Como buen esclavo de las apariencias, devoto aprendiz en algún
momento, de la escuela Cartesiana, les comentaré a grosso modo el aspecto de
uno de ellos (del que tanto y a volumen tan alto se expresa):
Es un tipo de “altura media”, con el rostro rojizo, el pelo
cortado como un carabinero o un militar becado en la academia de sub-oficiales;
con la frente sumamente pequeña y las cejas ni tan delgadas ni tan gruesas. Los
ojos diminutos, imperceptibles, tanto que no es posible definir claramente su
color, así que es muy menester decir a primera vista que son “claros”. Las orejas
rechonchas como una hamburguesa del macdonals
choreada de algo parecido a la sangre: rojas y repulsivas. Demasiado bien
afeitado, como esos simios que en su afán infructuoso de evolucionar por lo
menos estéticamente, portan a todos lados su rasuradora y se depilan hasta los
hombros cada ocho horas. Viste una camisa blanca con cuadrille celeste que
abotona hasta el penúltimo botón antes de llegar a su regordete cuello, un pantalón
de tela gris de corte recto apretado y unos zapatos horribles que dan la
impresión de la ortopedia. Sus movimientos son forzadamente histriónicos. Que sea
posible darse cuenta de la falta de naturalidad en ellos, lo encuadran fehacientemente
en la categoría indiscutible de una persona completamente desagradable para la
interacción social. Cuando camina hacía el baño de bar pareciese que
recientemente desmontó un caballo fino, de esos enormes equinos que suelen
esclavizar los policías cobardes en medio de las manifestaciones estudiantiles.

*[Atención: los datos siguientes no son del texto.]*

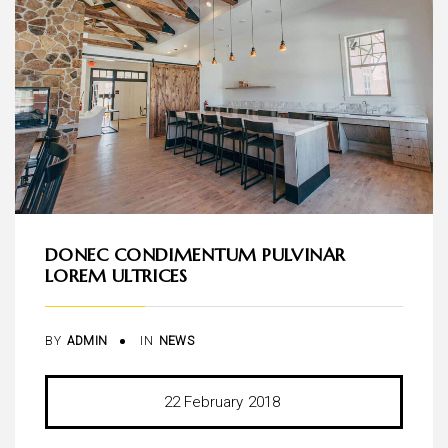
DONEC CONDIMENTUM PULVINAR
LOREM ULTRICES
BY
ADMIN
IN
NEWS
22
February
2018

Camina con las piernas abiertas, arqueadas, como alguien que tiene más testículos
(testosterona) que pene o como un homosexual por años reprimido recientemente
sodomizado por un africano bien dotado. No obstante, claramente, no es gay, los gay tienen el mejor de los
gustos. Si es un homosexual, es de esos seres terribles que utilizan el
mecanismo de defensa psíquico de la proyección para exteriorizar su ansiedad enferma
en los demás convirtiéndose en un homofóbico nazi; pero eso da lo mismo. Cuando
pasan por la vereda mujeres atractivas, este desgraciado las ahuyenta insultándolas,
les dice: “Súper linda tú oe” “Ay! Mamacita”
“Venga pá acá huachita” y las mujeres
escapan raudas y con cara de asco.
Este payaso nefasto, tal y como se los describo, ha estado
todo el rato vanagloriándose de haber sido electo “Concejal”.

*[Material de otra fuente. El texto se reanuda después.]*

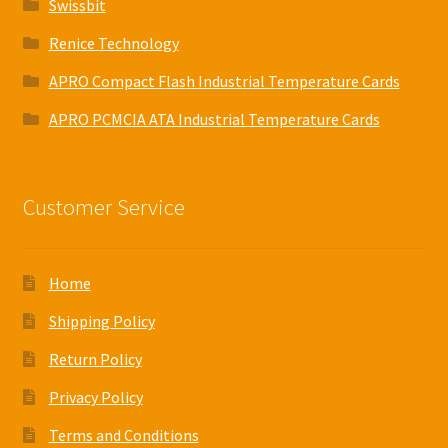
Swissbit
Renice Technology
APRO Compact Flash Industrial Temperature Cards
APRO PCMCIA ATA Industrial Temperature Cards
Customer Service
Home
Shipping Policy
Return Policy
Privacy Policy
Terms and Conditions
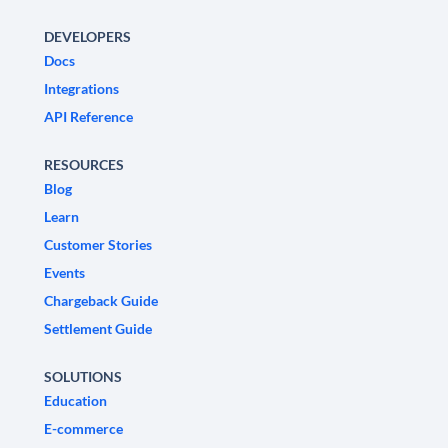
DEVELOPERS
Docs
Integrations
API Reference
RESOURCES
Blog
Learn
Customer Stories
Events
Chargeback Guide
Settlement Guide
SOLUTIONS
Education
E-commerce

Su amigo lo escucha o mejor dicho finge que lo hace, pues es
evidente que está tan borracho que apenas puede hilar una frase y cada diez
minutos llena la mesa con botellas de Heinieken que se evaporan tanto y tan rápido
como mi civilidad frente a ellos.
No aguanto más la ansiedad. Los increpo desde mi mesa, insultándolos
y pidiéndoles que bajen la voz. No por algún motivo personal ni por envidia ni
por capricho ni por ideología (razones más que suficientes) sino qué poniéndome
en los penosos zapatos de sus electores en esa comuna, por empatía.
Le tiro mi vaso de cerveza en la cara al asqueroso. El tipo
se abalanza desconcertado encima de mí (cada vez que escribo en un bar de mala
muerte suelo acariciar mi cortapluma bajo la mesa).
Me paro antes de que llegue hasta mí. Le corto la nariz. Lo empujo
hasta que cae sobre el resto de las mesas. Su amigo intenta levantarlo tan impávido
y borracho como sorprendido. Me alejo de ahí caminando rápidamente hasta
confundirme con el resto de la gente. Enciendo otro cigarrillo. Abordo un taxi
en la esquina. La policía jamás ha llegado inmediatamente. Sentado en el
asiento trasero del Toyota Yaris mientras contemplo los edificios de la
costanera pienso en que mañana mismo voy hasta la iglesia, me confieso y rezo
mil avemarías para exculparme de lo
hecho y seguir gozando impune de mi maravillosa rebeldía.